In this section of CRISPR Made Simple, learn about genes and DNA.
Genes are made out of DNA and have instructions for making proteins. Gene variants help determine our unique traits, but some can also lead to disease. Scientists can edit genes using CRISPR.
Trait, DNA, gene, protein, heredity, genome, gene variant, genetic disease
How did the elephant get its trunk?
Why are different organisms the way they are? How do they get their unique traits? How did the elephant get its mighty trunk? Why are some roses red and others yellow?
Many traits are shaped by the environment and what the organism experiences. A saguaro cactus needs plenty of sun to grow big. Flamingos won’t turn pink unless they eat lots of little pink shrimp! Traits are also shaped by DNA and genes.
What is DNA?
Remember that organisms are made of billions of microscopic cells. DNA is the instruction manual that tells each cell what to do. DNA is built out of four different kinds of pieces. They are represented by the letters A, T, C, and G. The letters are linked together to form DNA strands, which twist into a shape called a double helix.
What are genes?
A gene is a piece of DNA that includes instructions to make a protein. Proteins are like little machines that do most of the work in the cell. They also help give cells their shape and structure. The length and letter sequence of DNA is the code that determines the size, shape, and job of a protein.
You get one copy of every gene from each of your biological parents. That means you have two copies of every gene. Genes are sometimes called, “the unit of heredity.” Heredity means passed from parents to children. A gene is a single piece of biological information that we get from our biological parents. The complete set of genes that an organism has is called a genome.
Organisms of the same species share the same basic genes. But organisms sometimes have different versions, or variants, of a gene. Gene variants are changes in some of the DNA letters of a gene. For instance, every person has genes that make them grow hair! But we have gene variants — a few changes in the DNA letters — that make our hair black, brown, red, or blond.
Our unique combination of gene variants is part of what makes us who we are! Many gene variants are harmless, but some can cause diseases. Diseases caused by harmful gene variants are called genetic diseases.
What is gene editing?
You may have heard the term “gene editing” or "genome editing" on the news or in science class. But what does it mean? Editing means making a change. You can think of a gene as a long string of DNA letters. Editing means taking out, adding, or changing letters, like you do when you are typing on a computer, mobile phone, or tablet.

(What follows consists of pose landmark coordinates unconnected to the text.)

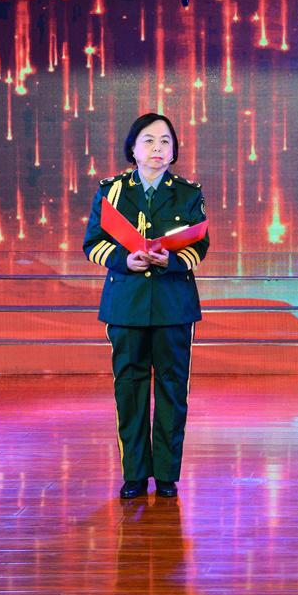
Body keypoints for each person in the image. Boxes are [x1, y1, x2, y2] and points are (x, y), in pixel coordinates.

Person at [82, 112, 209, 499]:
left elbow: (200, 244)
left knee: (172, 388)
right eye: (149, 141)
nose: (158, 148)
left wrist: (172, 260)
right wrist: (125, 260)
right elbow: (93, 243)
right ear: (133, 149)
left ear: (174, 151)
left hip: (174, 304)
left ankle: (167, 474)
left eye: (165, 141)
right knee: (130, 388)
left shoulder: (188, 193)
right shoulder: (112, 191)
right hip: (127, 303)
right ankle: (135, 473)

Since the DNA letters of genes control traits, a scientist can change the traits of an organism by editing its genes.
There are many reasons why a scientist might want to edit an organism’s DNA:
- Research: scientists can learn about what jobs a gene does by making changes and seeing what happens
- Health: editing genes can help treat diseases
- Farming and food: editing genes could help us grow more food or help crops fight diseases
Recently, scientists discovered a game-changing new tool for gene editing. Read all about CRISPR (pronounced “crisper”) in the next section!
Inside of every cell there are instructions for making the unique traits of each organism. An instruction for a single protein is called a gene. Genes are made of DNA. DNA has four building blocks that come together to form a double helix. Genes are passed down from parents to children. This is called heredity. A genome is the full set of genes an organism has. Sometimes genes have small changes in their DNA that are called gene variants. Scientists can make changes, or edits, to genes on purpose by changing DNA. Gene editing can be used to study what genes do, treat diseases, or help farmers grow more food. CRISPR is an important tool for gene editing.